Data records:
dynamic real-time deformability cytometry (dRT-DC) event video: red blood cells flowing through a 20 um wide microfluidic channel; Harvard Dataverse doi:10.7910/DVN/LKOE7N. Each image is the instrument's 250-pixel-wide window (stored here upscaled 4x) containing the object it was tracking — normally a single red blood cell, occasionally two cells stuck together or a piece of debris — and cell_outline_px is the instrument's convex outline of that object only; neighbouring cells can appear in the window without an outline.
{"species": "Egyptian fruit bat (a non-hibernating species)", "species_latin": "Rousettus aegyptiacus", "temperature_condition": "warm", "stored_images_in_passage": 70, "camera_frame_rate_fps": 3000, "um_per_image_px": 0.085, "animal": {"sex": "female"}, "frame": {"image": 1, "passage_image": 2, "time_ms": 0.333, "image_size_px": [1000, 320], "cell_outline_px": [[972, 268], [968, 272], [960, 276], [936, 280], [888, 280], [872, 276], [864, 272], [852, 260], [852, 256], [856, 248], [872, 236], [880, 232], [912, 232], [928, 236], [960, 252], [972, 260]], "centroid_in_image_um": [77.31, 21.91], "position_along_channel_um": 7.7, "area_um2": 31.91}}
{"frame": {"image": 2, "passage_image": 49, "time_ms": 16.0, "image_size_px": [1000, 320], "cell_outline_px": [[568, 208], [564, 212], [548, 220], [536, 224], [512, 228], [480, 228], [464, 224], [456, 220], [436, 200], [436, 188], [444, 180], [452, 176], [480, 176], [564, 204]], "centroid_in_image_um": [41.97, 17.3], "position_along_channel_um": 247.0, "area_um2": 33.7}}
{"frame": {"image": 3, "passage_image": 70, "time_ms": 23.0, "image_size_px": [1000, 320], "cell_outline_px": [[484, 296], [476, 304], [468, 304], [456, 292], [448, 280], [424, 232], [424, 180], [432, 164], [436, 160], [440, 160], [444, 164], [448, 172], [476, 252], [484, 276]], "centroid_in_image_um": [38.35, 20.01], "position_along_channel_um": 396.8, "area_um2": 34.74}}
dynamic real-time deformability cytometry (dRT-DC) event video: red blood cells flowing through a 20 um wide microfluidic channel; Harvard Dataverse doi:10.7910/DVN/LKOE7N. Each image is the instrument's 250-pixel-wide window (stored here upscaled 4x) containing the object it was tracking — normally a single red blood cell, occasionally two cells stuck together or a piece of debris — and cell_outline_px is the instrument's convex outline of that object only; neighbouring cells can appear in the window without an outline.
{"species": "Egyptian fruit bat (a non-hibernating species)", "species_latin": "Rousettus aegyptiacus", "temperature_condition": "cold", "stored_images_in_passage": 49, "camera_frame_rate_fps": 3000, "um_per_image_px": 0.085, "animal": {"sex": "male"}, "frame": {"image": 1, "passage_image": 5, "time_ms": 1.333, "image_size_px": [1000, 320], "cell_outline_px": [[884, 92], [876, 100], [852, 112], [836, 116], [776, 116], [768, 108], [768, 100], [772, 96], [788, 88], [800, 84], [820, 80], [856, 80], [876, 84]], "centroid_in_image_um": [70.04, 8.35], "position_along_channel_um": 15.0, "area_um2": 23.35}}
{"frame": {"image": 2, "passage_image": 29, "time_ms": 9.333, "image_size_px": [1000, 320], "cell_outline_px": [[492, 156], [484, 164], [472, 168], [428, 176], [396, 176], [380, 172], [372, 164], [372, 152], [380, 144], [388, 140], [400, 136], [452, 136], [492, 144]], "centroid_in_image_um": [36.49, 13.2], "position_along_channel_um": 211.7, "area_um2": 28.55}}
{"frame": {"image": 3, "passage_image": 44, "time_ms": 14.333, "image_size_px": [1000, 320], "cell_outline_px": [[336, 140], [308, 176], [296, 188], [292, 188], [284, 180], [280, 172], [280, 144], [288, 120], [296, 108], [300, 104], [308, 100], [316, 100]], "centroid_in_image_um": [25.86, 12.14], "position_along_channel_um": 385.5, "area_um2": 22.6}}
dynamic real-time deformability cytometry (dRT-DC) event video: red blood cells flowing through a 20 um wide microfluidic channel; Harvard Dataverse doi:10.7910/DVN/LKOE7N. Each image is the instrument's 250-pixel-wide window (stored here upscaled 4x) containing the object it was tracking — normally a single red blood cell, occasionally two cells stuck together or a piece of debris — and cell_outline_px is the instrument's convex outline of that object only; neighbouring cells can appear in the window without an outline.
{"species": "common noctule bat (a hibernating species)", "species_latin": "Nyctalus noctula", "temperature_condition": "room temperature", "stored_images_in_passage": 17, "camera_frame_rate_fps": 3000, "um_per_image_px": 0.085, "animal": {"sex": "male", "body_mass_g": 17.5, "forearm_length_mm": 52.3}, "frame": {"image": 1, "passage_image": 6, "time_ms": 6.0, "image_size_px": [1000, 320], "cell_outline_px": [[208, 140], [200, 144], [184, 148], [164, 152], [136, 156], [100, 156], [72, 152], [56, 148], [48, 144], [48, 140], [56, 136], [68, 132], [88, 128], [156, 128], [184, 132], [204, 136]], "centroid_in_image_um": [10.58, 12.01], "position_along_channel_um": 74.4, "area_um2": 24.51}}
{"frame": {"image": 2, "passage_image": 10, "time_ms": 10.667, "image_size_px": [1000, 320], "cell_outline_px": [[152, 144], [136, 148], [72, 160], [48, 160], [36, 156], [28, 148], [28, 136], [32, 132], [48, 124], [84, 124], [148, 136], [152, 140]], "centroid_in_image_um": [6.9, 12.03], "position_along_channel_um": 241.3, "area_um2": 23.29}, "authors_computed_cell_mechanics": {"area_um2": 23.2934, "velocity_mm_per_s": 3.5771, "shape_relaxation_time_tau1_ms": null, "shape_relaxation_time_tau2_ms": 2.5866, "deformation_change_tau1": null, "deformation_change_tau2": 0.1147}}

→ REQUEST: Restate the records, all of them, precisely as written.

→ ANSWER BELOW:
dynamic real-time deformability cytometry (dRT-DC) event video: red blood cells flowing through a 20 um wide microfluidic channel; Harvard Dataverse doi:10.7910/DVN/LKOE7N. Each image is the instrument's 250-pixel-wide window (stored here upscaled 4x) containing the object it was tracking — normally a single red blood cell, occasionally two cells stuck together or a piece of debris — and cell_outline_px is the instrument's convex outline of that object only; neighbouring cells can appear in the window without an outline.
{"species": "Egyptian fruit bat (a non-hibernating species)", "species_latin": "Rousettus aegyptiacus", "temperature_condition": "warm", "stored_images_in_passage": 70, "camera_frame_rate_fps": 3000, "um_per_image_px": 0.085, "animal": {"sex": "female"}, "frame": {"image": 1, "passage_image": 2, "time_ms": 0.333, "image_size_px": [1000, 320], "cell_outline_px": [[972, 268], [968, 272], [960, 276], [936, 280], [888, 280], [872, 276], [864, 272], [852, 260], [852, 256], [856, 248], [872, 236], [880, 232], [912, 232], [928, 236], [960, 252], [972, 260]], "centroid_in_image_um": [77.31, 21.91], "position_along_channel_um": 7.7, "area_um2": 31.91}}
{"frame": {"image": 2, "passage_image": 49, "time_ms": 16.0, "image_size_px": [1000, 320], "cell_outline_px": [[568, 208], [564, 212], [548, 220], [536, 224], [512, 228], [480, 228], [464, 224], [456, 220], [436, 200], [436, 188], [444, 180], [452, 176], [480, 176], [564, 204]], "centroid_in_image_um": [41.97, 17.3], "position_along_channel_um": 247.0, "area_um2": 33.7}}
{"frame": {"image": 3, "passage_image": 70, "time_ms": 23.0, "image_size_px": [1000, 320], "cell_outline_px": [[484, 296], [476, 304], [468, 304], [456, 292], [448, 280], [424, 232], [424, 180], [432, 164], [436, 160], [440, 160], [444, 164], [448, 172], [476, 252], [484, 276]], "centroid_in_image_um": [38.35, 20.01], "position_along_channel_um": 396.8, "area_um2": 34.74}}
dynamic real-time deformability cytometry (dRT-DC) event video: red blood cells flowing through a 20 um wide microfluidic channel; Harvard Dataverse doi:10.7910/DVN/LKOE7N. Each image is the instrument's 250-pixel-wide window (stored here upscaled 4x) containing the object it was tracking — normally a single red blood cell, occasionally two cells stuck together or a piece of debris — and cell_outline_px is the instrument's convex outline of that object only; neighbouring cells can appear in the window without an outline.
{"species": "Egyptian fruit bat (a non-hibernating species)", "species_latin": "Rousettus aegyptiacus", "temperature_condition": "cold", "stored_images_in_passage": 49, "camera_frame_rate_fps": 3000, "um_per_image_px": 0.085, "animal": {"sex": "male"}, "frame": {"image": 1, "passage_image": 5, "time_ms": 1.333, "image_size_px": [1000, 320], "cell_outline_px": [[884, 92], [876, 100], [852, 112], [836, 116], [776, 116], [768, 108], [768, 100], [772, 96], [788, 88], [800, 84], [820, 80], [856, 80], [876, 84]], "centroid_in_image_um": [70.04, 8.35], "position_along_channel_um": 15.0, "area_um2": 23.35}}
{"frame": {"image": 2, "passage_image": 29, "time_ms": 9.333, "image_size_px": [1000, 320], "cell_outline_px": [[492, 156], [484, 164], [472, 168], [428, 176], [396, 176], [380, 172], [372, 164], [372, 152], [380, 144], [388, 140], [400, 136], [452, 136], [492, 144]], "centroid_in_image_um": [36.49, 13.2], "position_along_channel_um": 211.7, "area_um2": 28.55}}
{"frame": {"image": 3, "passage_image": 44, "time_ms": 14.333, "image_size_px": [1000, 320], "cell_outline_px": [[336, 140], [308, 176], [296, 188], [292, 188], [284, 180], [280, 172], [280, 144], [288, 120], [296, 108], [300, 104], [308, 100], [316, 100]], "centroid_in_image_um": [25.86, 12.14], "position_along_channel_um": 385.5, "area_um2": 22.6}}
dynamic real-time deformability cytometry (dRT-DC) event video: red blood cells flowing through a 20 um wide microfluidic channel; Harvard Dataverse doi:10.7910/DVN/LKOE7N. Each image is the instrument's 250-pixel-wide window (stored here upscaled 4x) containing the object it was tracking — normally a single red blood cell, occasionally two cells stuck together or a piece of debris — and cell_outline_px is the instrument's convex outline of that object only; neighbouring cells can appear in the window without an outline.
{"species": "common noctule bat (a hibernating species)", "species_latin": "Nyctalus noctula", "temperature_condition": "room temperature", "stored_images_in_passage": 17, "camera_frame_rate_fps": 3000, "um_per_image_px": 0.085, "animal": {"sex": "male", "body_mass_g": 17.5, "forearm_length_mm": 52.3}, "frame": {"image": 1, "passage_image": 6, "time_ms": 6.0, "image_size_px": [1000, 320], "cell_outline_px": [[208, 140], [200, 144], [184, 148], [164, 152], [136, 156], [100, 156], [72, 152], [56, 148], [48, 144], [48, 140], [56, 136], [68, 132], [88, 128], [156, 128], [184, 132], [204, 136]], "centroid_in_image_um": [10.58, 12.01], "position_along_channel_um": 74.4, "area_um2": 24.51}}
{"frame": {"image": 2, "passage_image": 10, "time_ms": 10.667, "image_size_px": [1000, 320], "cell_outline_px": [[152, 144], [136, 148], [72, 160], [48, 160], [36, 156], [28, 148], [28, 136], [32, 132], [48, 124], [84, 124], [148, 136], [152, 140]], "centroid_in_image_um": [6.9, 12.03], "position_along_channel_um": 241.3, "area_um2": 23.29}, "authors_computed_cell_mechanics": {"area_um2": 23.2934, "velocity_mm_per_s": 3.5771, "shape_relaxation_time_tau1_ms": null, "shape_relaxation_time_tau2_ms": 2.5866, "deformation_change_tau1": null, "deformation_change_tau2": 0.1147}}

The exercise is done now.